By the fifth month, he withdrew at lightning speed—
Dragging the population with him.]
Even knowing this outcome, Liu Bei ground his teeth.
So that was always the plan.
"To feed his tuntian," Liu Bei snarled. He drew his sword and hacked off a corner of the table.
"When we defeat the Cao traitor, I'll lock him inside one of his own tuntian camps before killing him! To appease Jingzhou's dead!"
No one defended Cao Cao's habit of relocating civilians.
Kong Ming frowned.
"Forced tuntian labor. Casual executions. Endless corvée. They are called his people—but they are slaves."
Guan Yu glanced around, suddenly realizing Lei Xu wasn't present.
What a pity, he thought.
If Lei Xu were here, perhaps his heart would feel lighter.
Compared to Cao Cao, Gong'an might even be called mercy.
Yet—
His gaze lifted to the screen.
Even Gong'an was marked.
But was it truly safe?
[Wen Mang – Voiceover]
[Ceding Hanzhong was meant to seize initiative in Jingxiang.

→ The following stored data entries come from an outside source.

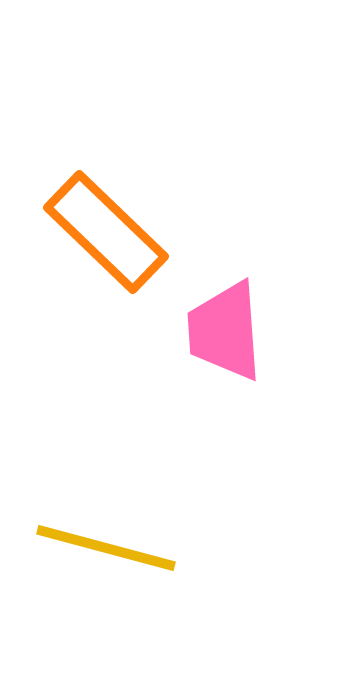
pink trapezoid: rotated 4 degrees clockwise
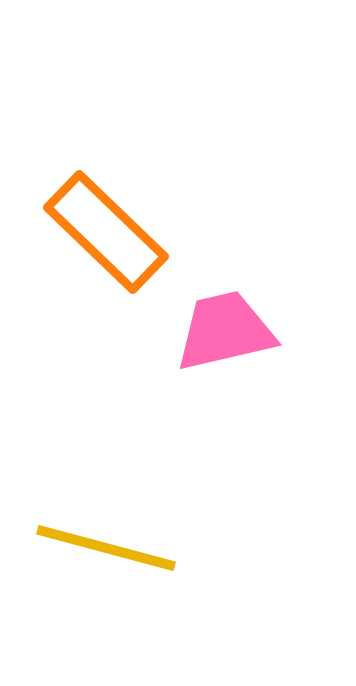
pink trapezoid: rotated 81 degrees clockwise
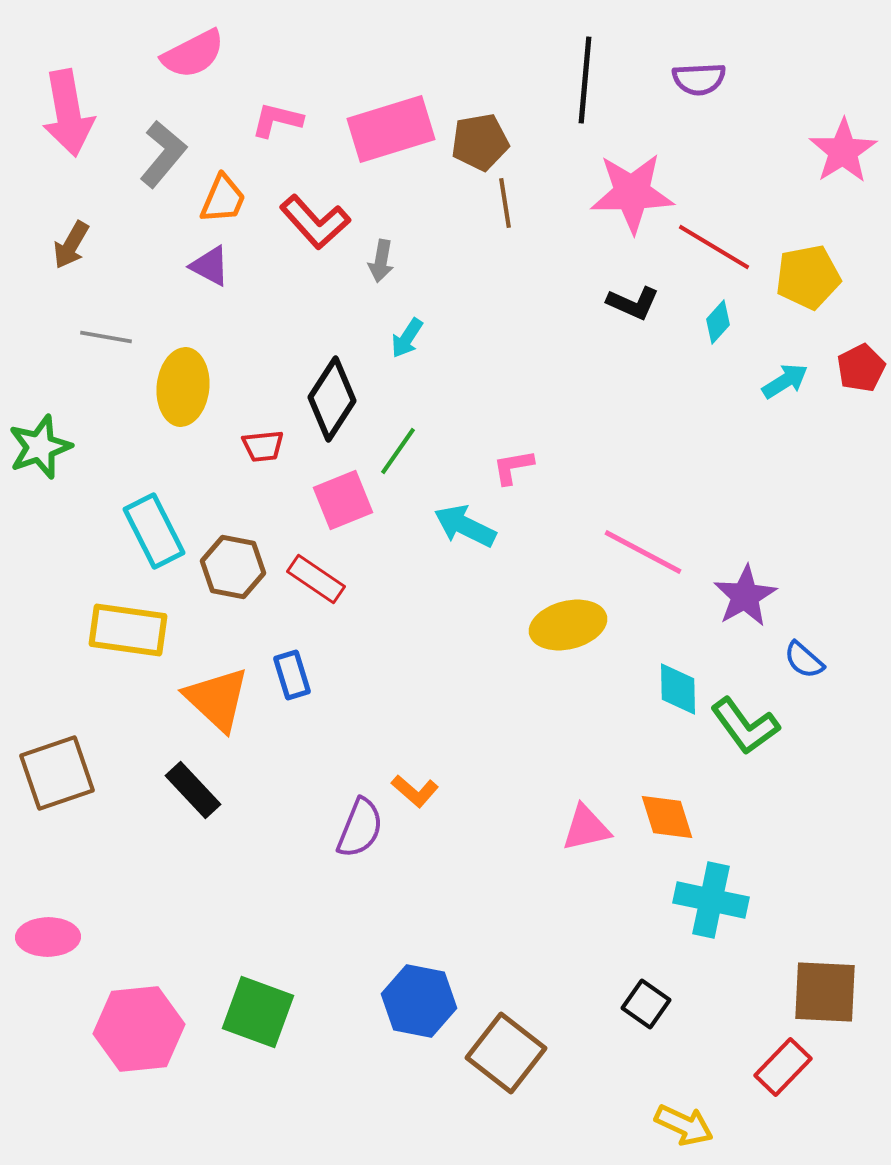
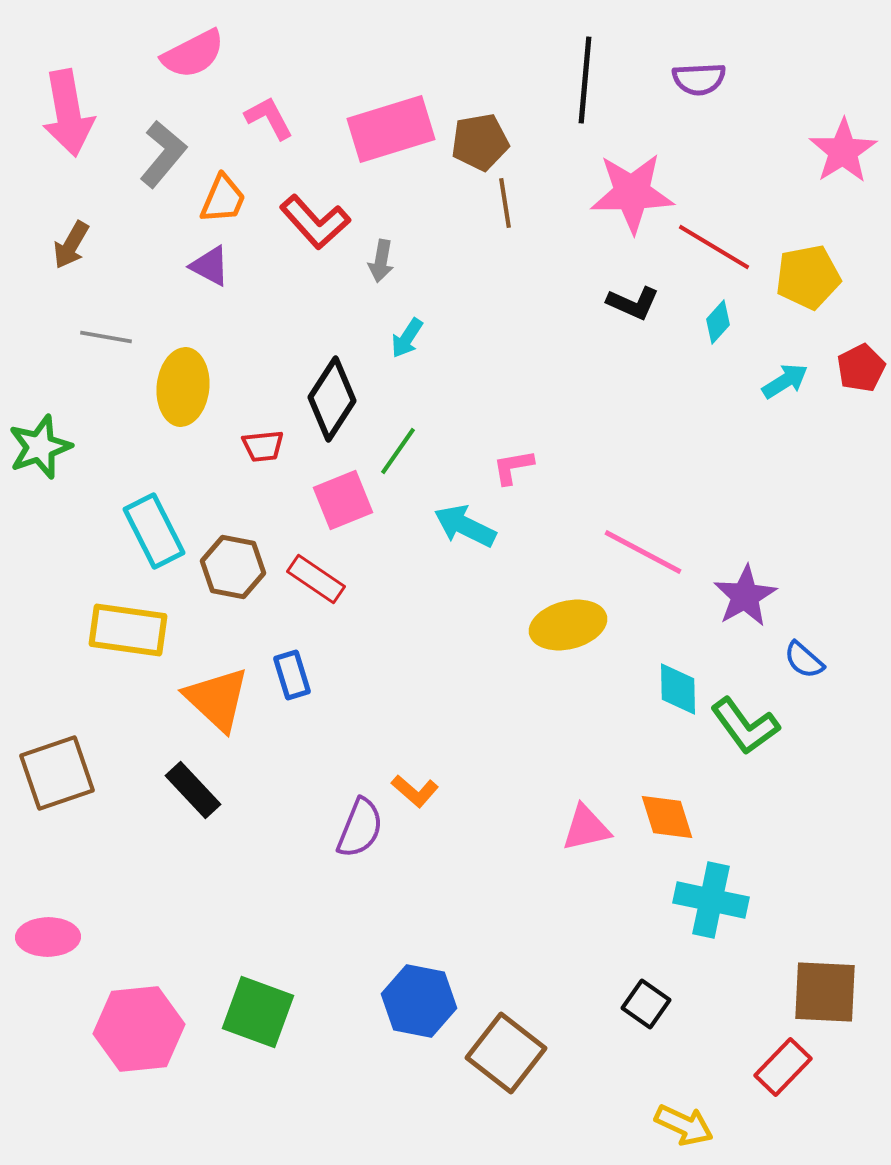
pink L-shape at (277, 120): moved 8 px left, 2 px up; rotated 48 degrees clockwise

Cao Cao, having retreated to Chang'an, did not relax.
On one side, Liu Bei had not withdrawn.
On the other—Guan Yu was already at his throat.
The Records of the Three Kingdoms state:
"In the 24th year of Jian'an, Taizu was in Chang'an. He sent Cao Ren to attack Guan Yu at Fan."
But read carefully.
Cao Ren was already stationed at Fancheng.
How could he "attack Guan Yu at Fan"?
There is only one answer.
After Cao Cao moved on Hanzhong—
Guan Yu came knocking.
Relying on his navy, he sealed the Han River, bypassed Xiangyang, and struck straight at Fancheng!]
"This should be around the fifth month," Huang Zhong said again.
"The dry season's over," Zhang Fei nodded. "No wonder Second Brother moved."
On the map, it was unmistakable.
Xiangyang and Fancheng faced each other across the Han River—
And Guan Yu's ships roamed the waters freely, arrogantly.
Guan Yu's reasoning was simple and merciless.
"Control the Han River," he said, eyes sharp.
"Strike Fancheng."
"If Fancheng falls—Xiangyang falls without a fight."